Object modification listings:
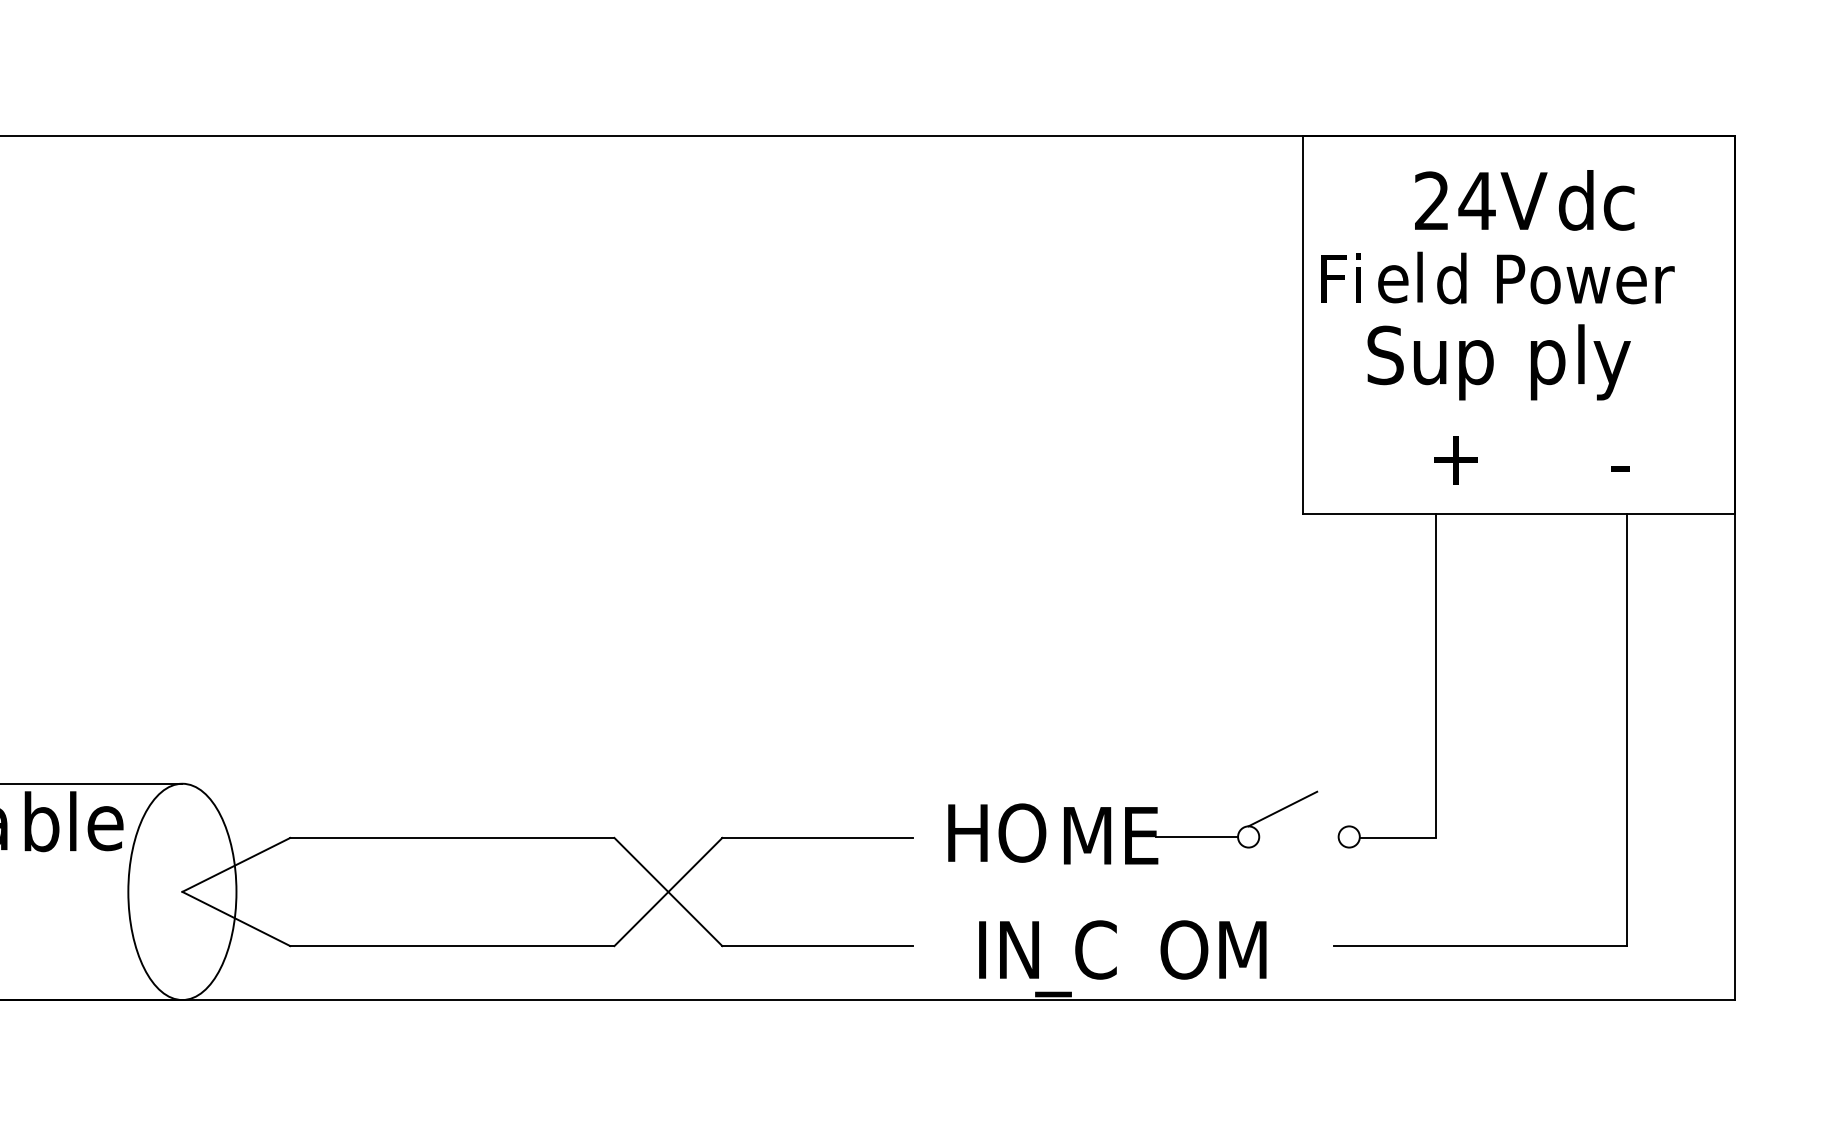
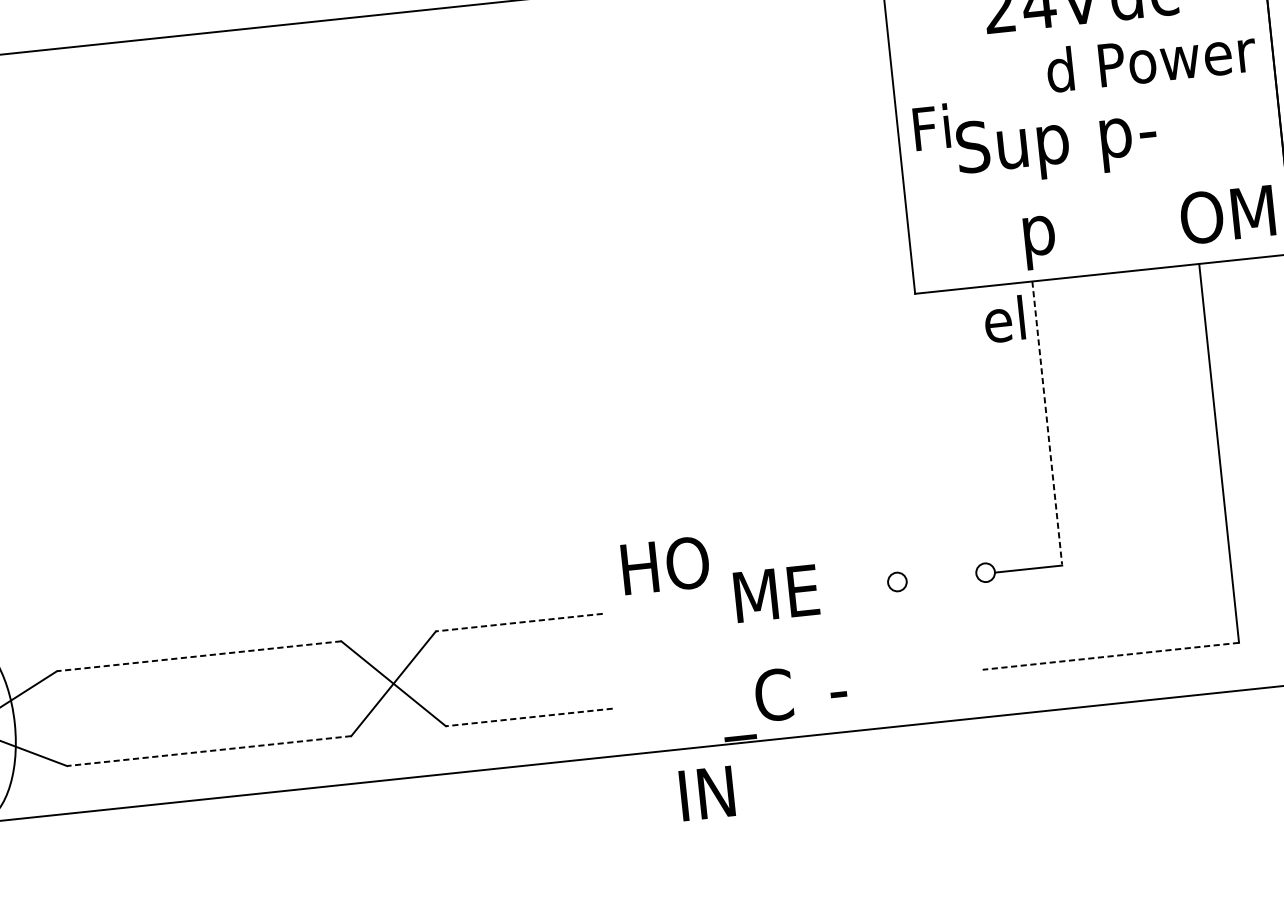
text: (1340, 277) -> (930, 126), moved
text: (1400, 277) -> (1004, 319), moved
text: (1555, 278) -> (1150, 60), moved
text: (1602, 362) -> (1163, 133), ly -> -
text: (1664, 461) -> (1227, 214), - -> OM
text: (1454, 468) -> (1043, 239), + -> p
line: (1436, 675) -> (1047, 423), solid -> dashed
line: (1282, 808) -> (924, 553), removed
text: (997, 832) -> (665, 565), moved
line: (1196, 836) -> (851, 586), removed
line: (451, 837) -> (198, 655), solid -> dashed
line: (816, 837) -> (518, 622), solid -> dashed
line: (451, 946) -> (208, 751), solid -> dashed
line: (816, 946) -> (528, 717), solid -> dashed
line: (1480, 946) -> (1110, 656), solid -> dashed
text: (1008, 949) -> (706, 793), moved
text: (1213, 949) -> (876, 683), OM -> -

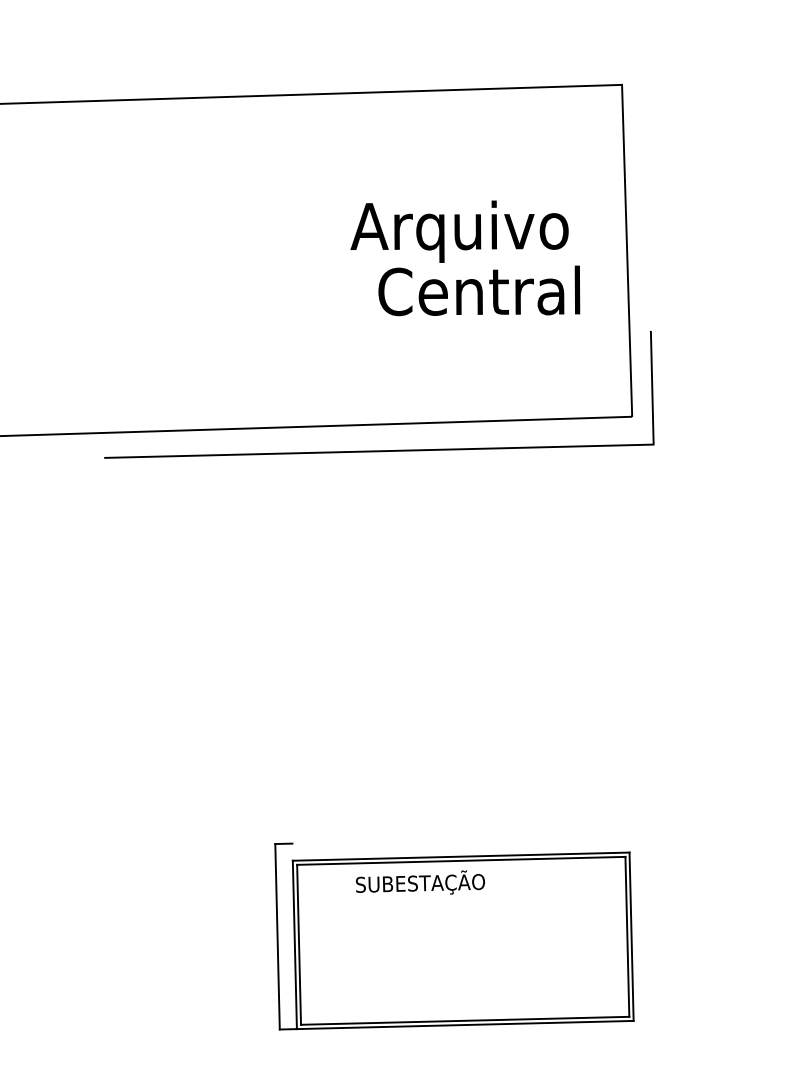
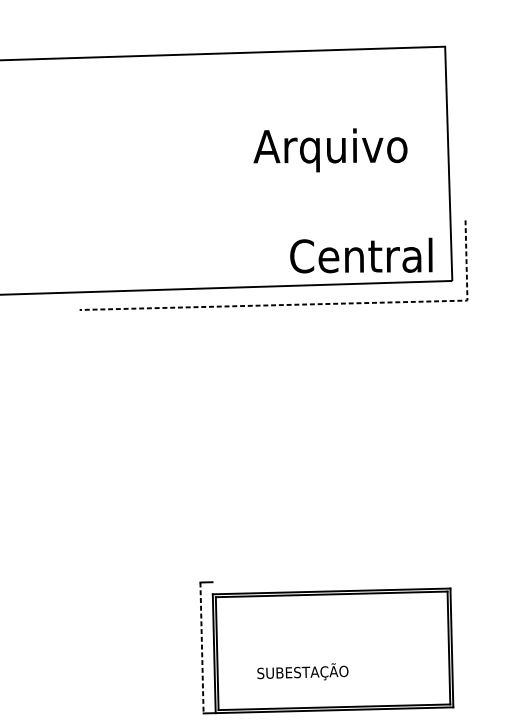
text: (479, 290) -> (361, 255), moved
line: (435, 449) -> (313, 304), solid -> dashed
text: (420, 882) -> (302, 671), moved
line: (277, 936) -> (201, 647), solid -> dashed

WORK REQUIRED: Nothing but the lines from the line containing "line: (816, 946)" through the end of the data, both ends included, is to be reproduced, exactly as written and without the pictures.

RESULT OF THE TASK:
line: (816, 946) -> (528, 717), solid -> dashed
line: (1480, 946) -> (1110, 656), solid -> dashed
text: (1008, 949) -> (706, 793), moved
text: (1213, 949) -> (876, 683), OM -> -

text: (479, 290) -> (361, 255), moved
line: (435, 449) -> (313, 304), solid -> dashed
text: (420, 882) -> (302, 671), moved
line: (277, 936) -> (201, 647), solid -> dashed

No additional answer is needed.